The objectives of the XG involve mainly the assembly and reconciliation of materials which have already been developed in a number of forums; it is expected that they can be accomplished in 6-8 months.

Dependencies

The Open Geospatial Consortium, Inc (OGC) is an international industry consortium of 310 companies, government agencies and universities participating in a consensus process to develop publicly available model, interface and encoding specifications for geospatial information. OpenGIS® specifications support interoperable solutions that "geo-enable" the Web, wireless and location-based services, and mainstream IT. OGC interoperability initiatives help members to develop new methods of distributed Web computing which would not be possible without agreement on how to represent, exchange, and operate on geographic concepts. Versions of many OGC specifications have subsequently been developed through collaborative agreement into ISO standards.

Communication

All technical work is on a public mailing list public-xg-geo@w3.org (archive) and Web pages. The mailing list will provide an important part of the communication both internally and externally.

The group's Member-only list is member-xg-geo@w3.org (archive)

Information about the group (deliverables, participants, face-to-face meetings, teleconferences, etc.) is available from the Geospatial Incubator Group home page.

Decision Policy

This Incubator Group makes decisions by consensus, manages dissent and maintains standing of its participants according to the W3C Process Document.

Patent Policy

This Incubator Group provides an opportunity to share perspectives on the topic addressed by this charter. W3C reminds Incubator Group participants of their obligation to comply with patent disclosure obligations as set out in Section 6 of the W3C Patent Policy. While the Incubator Group does not produce Recommendation-track documents, when Incubator Group participants review Recommendation-track specifications from Working Groups, the patent disclosure obligations do apply.

Incubator Groups have as a goal to produce work that can be implemented on a Royalty Free basis, as defined in the W3C Patent Policy.

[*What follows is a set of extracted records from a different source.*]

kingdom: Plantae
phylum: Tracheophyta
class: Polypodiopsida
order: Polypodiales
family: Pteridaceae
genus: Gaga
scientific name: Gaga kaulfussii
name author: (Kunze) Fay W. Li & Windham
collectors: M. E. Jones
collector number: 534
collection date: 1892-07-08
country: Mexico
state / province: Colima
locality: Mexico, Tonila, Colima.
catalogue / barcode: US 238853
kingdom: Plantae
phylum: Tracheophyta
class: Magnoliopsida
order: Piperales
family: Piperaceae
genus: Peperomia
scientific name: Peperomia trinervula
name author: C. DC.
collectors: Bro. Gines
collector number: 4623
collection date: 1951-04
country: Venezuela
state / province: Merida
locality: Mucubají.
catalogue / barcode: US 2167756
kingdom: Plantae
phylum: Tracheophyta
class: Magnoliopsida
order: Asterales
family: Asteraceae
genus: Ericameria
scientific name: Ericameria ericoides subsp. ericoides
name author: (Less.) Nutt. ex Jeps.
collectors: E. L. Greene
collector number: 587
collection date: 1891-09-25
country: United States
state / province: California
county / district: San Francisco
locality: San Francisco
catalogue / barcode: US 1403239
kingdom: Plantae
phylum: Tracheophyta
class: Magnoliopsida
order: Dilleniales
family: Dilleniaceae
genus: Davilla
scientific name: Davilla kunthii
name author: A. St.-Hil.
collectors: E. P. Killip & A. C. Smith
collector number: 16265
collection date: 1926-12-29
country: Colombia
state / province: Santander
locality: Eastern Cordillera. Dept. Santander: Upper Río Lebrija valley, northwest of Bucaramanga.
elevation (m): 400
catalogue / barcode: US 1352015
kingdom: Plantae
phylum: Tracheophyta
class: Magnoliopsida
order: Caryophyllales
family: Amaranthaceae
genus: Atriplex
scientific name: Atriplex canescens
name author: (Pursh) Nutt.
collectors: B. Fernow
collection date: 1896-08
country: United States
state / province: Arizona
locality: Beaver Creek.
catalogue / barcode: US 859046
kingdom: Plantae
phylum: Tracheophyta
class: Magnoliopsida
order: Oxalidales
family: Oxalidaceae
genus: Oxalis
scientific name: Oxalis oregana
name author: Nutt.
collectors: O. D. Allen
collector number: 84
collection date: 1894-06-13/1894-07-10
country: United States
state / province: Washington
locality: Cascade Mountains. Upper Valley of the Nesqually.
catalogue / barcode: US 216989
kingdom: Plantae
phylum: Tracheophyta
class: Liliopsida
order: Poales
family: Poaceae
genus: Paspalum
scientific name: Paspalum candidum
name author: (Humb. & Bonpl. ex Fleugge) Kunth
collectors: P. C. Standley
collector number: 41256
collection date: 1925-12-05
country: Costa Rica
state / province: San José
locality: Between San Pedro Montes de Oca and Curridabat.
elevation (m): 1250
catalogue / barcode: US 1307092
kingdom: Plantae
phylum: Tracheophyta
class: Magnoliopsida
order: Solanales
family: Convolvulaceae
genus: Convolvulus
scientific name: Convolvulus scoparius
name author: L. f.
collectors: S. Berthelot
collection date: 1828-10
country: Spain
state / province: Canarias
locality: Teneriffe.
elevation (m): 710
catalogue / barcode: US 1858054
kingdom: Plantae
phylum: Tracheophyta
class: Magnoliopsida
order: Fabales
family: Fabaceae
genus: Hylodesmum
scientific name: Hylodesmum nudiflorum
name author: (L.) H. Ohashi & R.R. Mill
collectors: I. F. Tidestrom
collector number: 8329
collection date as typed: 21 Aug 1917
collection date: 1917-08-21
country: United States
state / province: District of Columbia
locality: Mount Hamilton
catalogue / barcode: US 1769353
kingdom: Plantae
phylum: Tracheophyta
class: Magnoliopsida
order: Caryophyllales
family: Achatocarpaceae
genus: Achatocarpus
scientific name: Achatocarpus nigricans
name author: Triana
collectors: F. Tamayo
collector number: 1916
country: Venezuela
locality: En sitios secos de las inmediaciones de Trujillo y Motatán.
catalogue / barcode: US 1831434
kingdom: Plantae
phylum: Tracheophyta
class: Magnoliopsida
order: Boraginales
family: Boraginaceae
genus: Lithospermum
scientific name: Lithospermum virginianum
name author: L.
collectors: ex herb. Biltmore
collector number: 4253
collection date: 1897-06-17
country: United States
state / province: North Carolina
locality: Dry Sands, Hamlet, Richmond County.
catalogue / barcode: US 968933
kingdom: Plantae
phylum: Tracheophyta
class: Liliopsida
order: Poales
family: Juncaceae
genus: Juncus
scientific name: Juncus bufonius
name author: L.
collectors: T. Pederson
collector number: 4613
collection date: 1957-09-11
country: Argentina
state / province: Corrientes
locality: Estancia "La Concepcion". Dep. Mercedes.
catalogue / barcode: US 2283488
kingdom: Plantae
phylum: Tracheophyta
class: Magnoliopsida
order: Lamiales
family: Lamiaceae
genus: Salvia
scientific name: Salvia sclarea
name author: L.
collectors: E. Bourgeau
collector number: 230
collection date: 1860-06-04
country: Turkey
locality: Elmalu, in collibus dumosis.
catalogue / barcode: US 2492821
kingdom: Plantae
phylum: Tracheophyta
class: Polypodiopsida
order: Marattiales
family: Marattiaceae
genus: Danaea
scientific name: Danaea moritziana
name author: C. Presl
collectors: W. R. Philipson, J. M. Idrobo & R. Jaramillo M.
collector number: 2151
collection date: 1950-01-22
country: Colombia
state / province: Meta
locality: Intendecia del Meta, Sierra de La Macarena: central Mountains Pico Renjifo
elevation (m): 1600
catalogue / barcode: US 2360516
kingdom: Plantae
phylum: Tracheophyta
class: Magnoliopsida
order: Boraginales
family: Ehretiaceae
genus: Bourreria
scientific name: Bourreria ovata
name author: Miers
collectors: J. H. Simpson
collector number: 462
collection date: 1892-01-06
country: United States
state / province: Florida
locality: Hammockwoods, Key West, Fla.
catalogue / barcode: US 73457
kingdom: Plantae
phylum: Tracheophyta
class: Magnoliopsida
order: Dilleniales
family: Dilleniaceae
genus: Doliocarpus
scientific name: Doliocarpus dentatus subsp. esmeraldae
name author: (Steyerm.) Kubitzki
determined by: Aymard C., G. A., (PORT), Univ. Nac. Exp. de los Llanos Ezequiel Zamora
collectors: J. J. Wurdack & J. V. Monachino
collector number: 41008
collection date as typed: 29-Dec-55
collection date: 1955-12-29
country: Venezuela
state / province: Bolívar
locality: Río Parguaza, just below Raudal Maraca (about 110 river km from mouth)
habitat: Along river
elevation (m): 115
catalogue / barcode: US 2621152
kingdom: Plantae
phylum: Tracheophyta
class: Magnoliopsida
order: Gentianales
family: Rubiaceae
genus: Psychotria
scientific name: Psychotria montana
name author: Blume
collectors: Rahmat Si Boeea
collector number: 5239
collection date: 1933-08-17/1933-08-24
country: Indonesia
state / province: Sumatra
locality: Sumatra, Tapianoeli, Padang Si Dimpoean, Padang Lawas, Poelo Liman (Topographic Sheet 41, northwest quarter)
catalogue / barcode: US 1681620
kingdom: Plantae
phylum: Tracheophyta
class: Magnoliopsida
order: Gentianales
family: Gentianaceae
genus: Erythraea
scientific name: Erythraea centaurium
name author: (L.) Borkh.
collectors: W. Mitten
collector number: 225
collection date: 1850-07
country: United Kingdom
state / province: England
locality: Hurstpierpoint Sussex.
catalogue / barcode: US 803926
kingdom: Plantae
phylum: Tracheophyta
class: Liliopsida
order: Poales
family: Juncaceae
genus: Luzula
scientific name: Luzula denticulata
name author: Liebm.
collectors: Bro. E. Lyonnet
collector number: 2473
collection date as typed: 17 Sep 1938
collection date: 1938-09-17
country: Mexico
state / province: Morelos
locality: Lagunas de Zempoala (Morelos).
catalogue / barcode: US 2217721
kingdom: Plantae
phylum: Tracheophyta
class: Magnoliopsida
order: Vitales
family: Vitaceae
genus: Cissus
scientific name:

For more information about disclosure obligations for this group, please see the W3C Patent Policy Implementation.

Meetings

In an effort to minimize costs, face to face meetings will be co-located with other meetings that a significant number of participants are attending. Examples include planned spatial ontology workshops in May and June, the SeBGIS'06 workshop in October, as well as the Terra Cognita workshop at ISWC'2006 in November.

Input and Reference Materials

GEO
http://www.w3.org/2003/01/geo/
GeoRSS
http://www.georss.org
WMC
https://portal.opengeospatial.org/files/?artifact_id=8618
GML
http://www.opengis.net/gml/
OWL
http://www.w3.org/TR/owl-ref/
SPARQL
http://www.w3.org/TR/rdf-sparql-query/
RSS
http://blogs.law.harvard.edu/tech/rss and http://web.resource.org/rss/1.0/
ATOM
http://atomenabled.org/

About this Charter

This charter for the Geospatial Incubator Group has been created according to the Incubator Group Procedures documentation. In the event of a conflict between this document or the provisions of any charter and the W3C Process, the W3C Process shall take precedence.